PROMPT: Reproduce the records below in their entirety, character for character.
※ ※ ※
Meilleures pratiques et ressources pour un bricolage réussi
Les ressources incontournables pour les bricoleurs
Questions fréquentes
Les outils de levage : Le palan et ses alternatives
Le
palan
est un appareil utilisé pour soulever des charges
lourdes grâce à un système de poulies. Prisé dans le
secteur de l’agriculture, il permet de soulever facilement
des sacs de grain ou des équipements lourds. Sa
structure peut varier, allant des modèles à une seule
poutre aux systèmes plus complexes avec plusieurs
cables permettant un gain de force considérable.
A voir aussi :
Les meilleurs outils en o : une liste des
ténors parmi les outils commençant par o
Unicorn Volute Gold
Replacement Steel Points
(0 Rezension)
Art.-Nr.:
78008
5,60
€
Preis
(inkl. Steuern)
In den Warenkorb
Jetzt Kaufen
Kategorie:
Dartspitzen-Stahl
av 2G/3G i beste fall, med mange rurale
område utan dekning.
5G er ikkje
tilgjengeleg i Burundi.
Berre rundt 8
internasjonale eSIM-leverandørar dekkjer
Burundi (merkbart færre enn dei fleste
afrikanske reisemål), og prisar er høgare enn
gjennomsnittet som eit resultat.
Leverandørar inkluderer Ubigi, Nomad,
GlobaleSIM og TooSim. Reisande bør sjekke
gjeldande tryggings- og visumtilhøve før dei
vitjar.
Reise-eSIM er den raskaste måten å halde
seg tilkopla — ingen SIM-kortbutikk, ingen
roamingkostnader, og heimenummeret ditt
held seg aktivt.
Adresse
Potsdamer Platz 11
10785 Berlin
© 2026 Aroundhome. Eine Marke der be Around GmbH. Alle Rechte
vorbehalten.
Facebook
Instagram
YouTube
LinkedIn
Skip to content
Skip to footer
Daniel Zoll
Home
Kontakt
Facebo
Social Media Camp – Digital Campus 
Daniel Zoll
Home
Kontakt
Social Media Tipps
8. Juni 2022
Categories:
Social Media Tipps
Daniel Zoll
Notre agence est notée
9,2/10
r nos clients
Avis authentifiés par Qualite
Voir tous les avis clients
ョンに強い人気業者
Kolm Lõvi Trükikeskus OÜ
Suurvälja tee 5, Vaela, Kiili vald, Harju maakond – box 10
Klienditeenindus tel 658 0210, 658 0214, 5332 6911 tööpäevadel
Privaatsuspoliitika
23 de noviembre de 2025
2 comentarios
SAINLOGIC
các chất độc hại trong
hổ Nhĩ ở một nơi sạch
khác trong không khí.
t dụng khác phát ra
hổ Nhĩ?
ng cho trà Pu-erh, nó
※ ※ ※
RESULT FOR THIS TASK:
Meilleures pratiques et ressources pour un bricolage réussi
Les ressources incontournables pour les bricoleurs
Questions fréquentes
Les outils de levage : Le palan et ses alternatives
Le
palan
est un appareil utilisé pour soulever des charges
lourdes grâce à un système de poulies. Prisé dans le
secteur de l’agriculture, il permet de soulever facilement
des sacs de grain ou des équipements lourds. Sa
structure peut varier, allant des modèles à une seule
poutre aux systèmes plus complexes avec plusieurs
cables permettant un gain de force considérable.
A voir aussi :
Les meilleurs outils en o : une liste des
ténors parmi les outils commençant par o
Unicorn Volute Gold
Replacement Steel Points
(0 Rezension)
Art.-Nr.:
78008
5,60
€
Preis
(inkl. Steuern)
In den Warenkorb
Jetzt Kaufen
Kategorie:
Dartspitzen-Stahl
av 2G/3G i beste fall, med mange rurale
område utan dekning.
5G er ikkje
tilgjengeleg i Burundi.
Berre rundt 8
internasjonale eSIM-leverandørar dekkjer
Burundi (merkbart færre enn dei fleste
afrikanske reisemål), og prisar er høgare enn
gjennomsnittet som eit resultat.
Leverandørar inkluderer Ubigi, Nomad,
GlobaleSIM og TooSim. Reisande bør sjekke
gjeldande tryggings- og visumtilhøve før dei
vitjar.
Reise-eSIM er den raskaste måten å halde
seg tilkopla — ingen SIM-kortbutikk, ingen
roamingkostnader, og heimenummeret ditt
held seg aktivt.
Adresse
Potsdamer Platz 11
10785 Berlin
© 2026 Aroundhome. Eine Marke der be Around GmbH. Alle Rechte
vorbehalten.
Facebook
Instagram
YouTube
LinkedIn
Skip to content
Skip to footer
Daniel Zoll
Home
Kontakt
Facebo
Social Media Camp – Digital Campus 
Daniel Zoll
Home
Kontakt
Social Media Tipps
8. Juni 2022
Categories:
Social Media Tipps
Daniel Zoll
Notre agence est notée
9,2/10
r nos clients
Avis authentifiés par Qualite
Voir tous les avis clients
ョンに強い人気業者
Kolm Lõvi Trükikeskus OÜ
Suurvälja tee 5, Vaela, Kiili vald, Harju maakond – box 10
Klienditeenindus tel 658 0210, 658 0214, 5332 6911 tööpäevadel
Privaatsuspoliitika
23 de noviembre de 2025
2 comentarios
SAINLOGIC
các chất độc hại trong
hổ Nhĩ ở một nơi sạch
khác trong không khí.
t dụng khác phát ra
hổ Nhĩ?
ng cho trà Pu-erh, nó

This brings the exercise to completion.